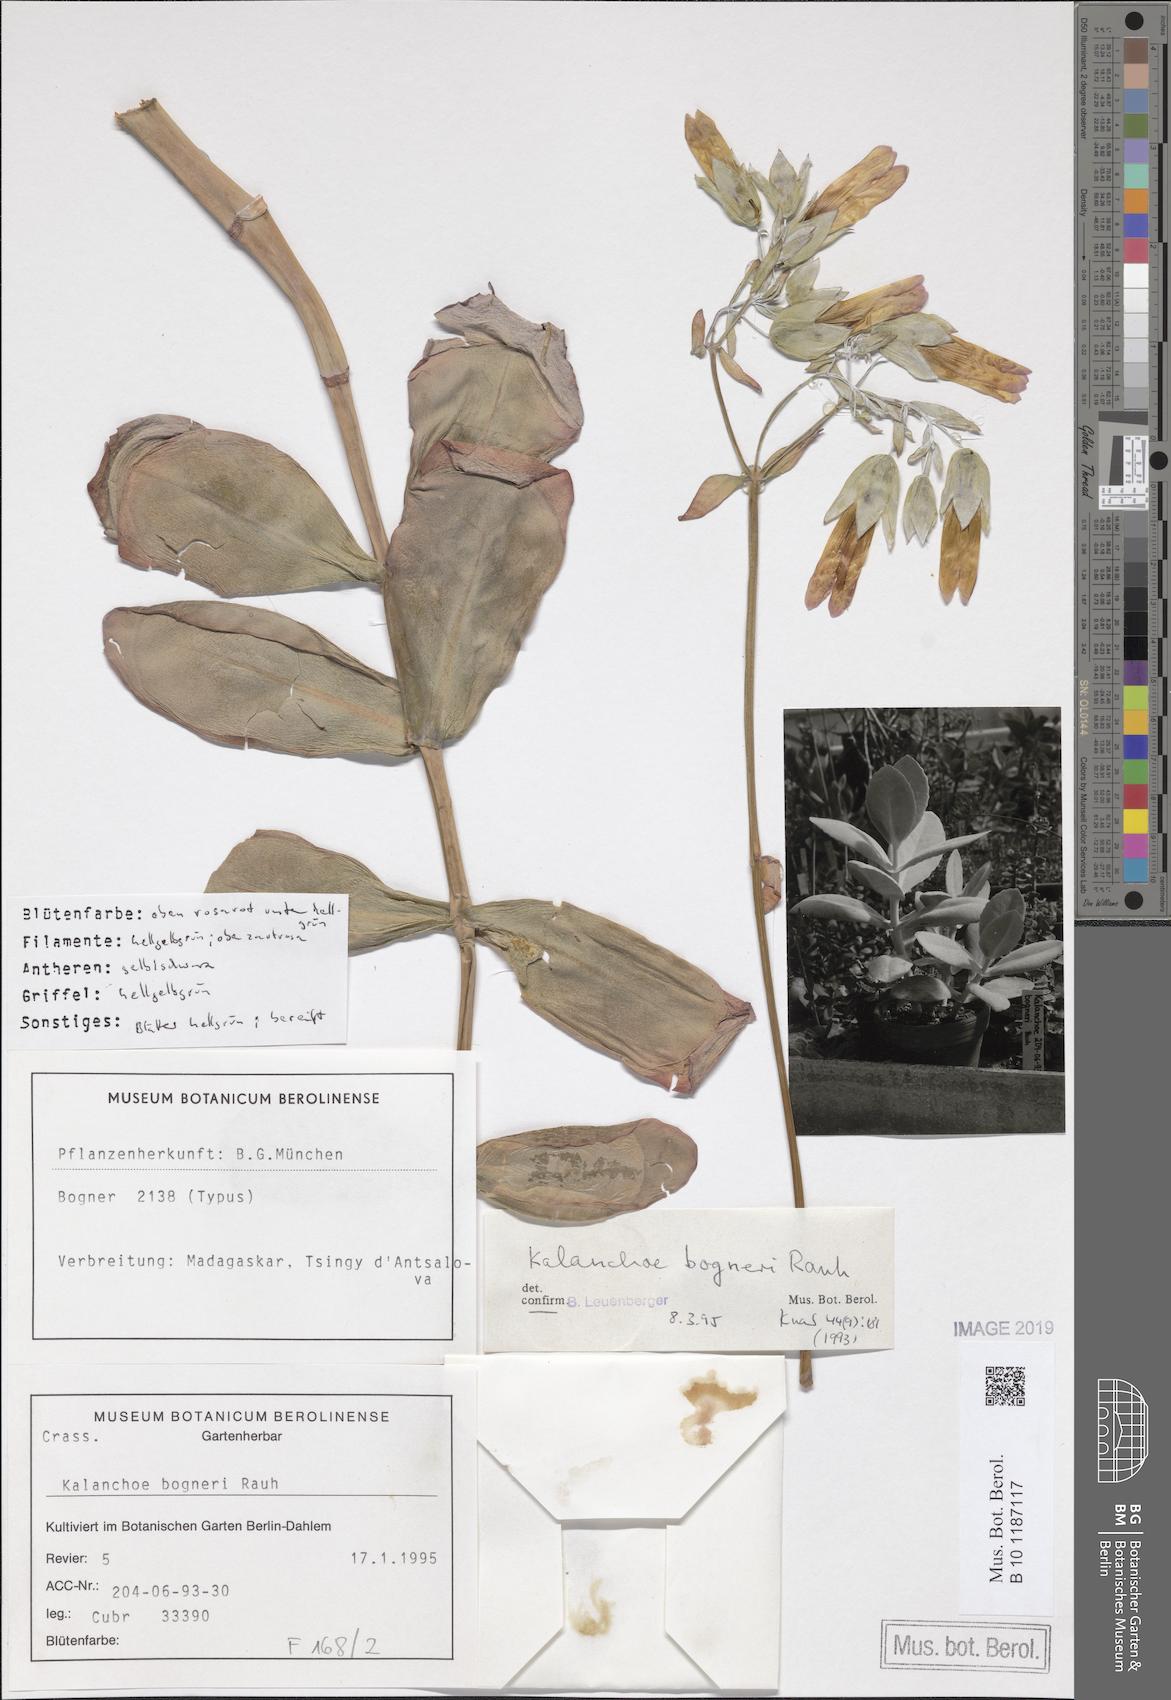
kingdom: Plantae
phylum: Tracheophyta
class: Magnoliopsida
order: Saxifragales
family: Crassulaceae
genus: Kalanchoe
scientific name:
++++++++++
— TASK TO COMPLETE —
Copy the text of every record above without changes, and leave the pictures out.

— RESPONSE —
kingdom: Plantae
phylum: Tracheophyta
class: Magnoliopsida
order: Saxifragales
family: Crassulaceae
genus: Kalanchoe
scientific name:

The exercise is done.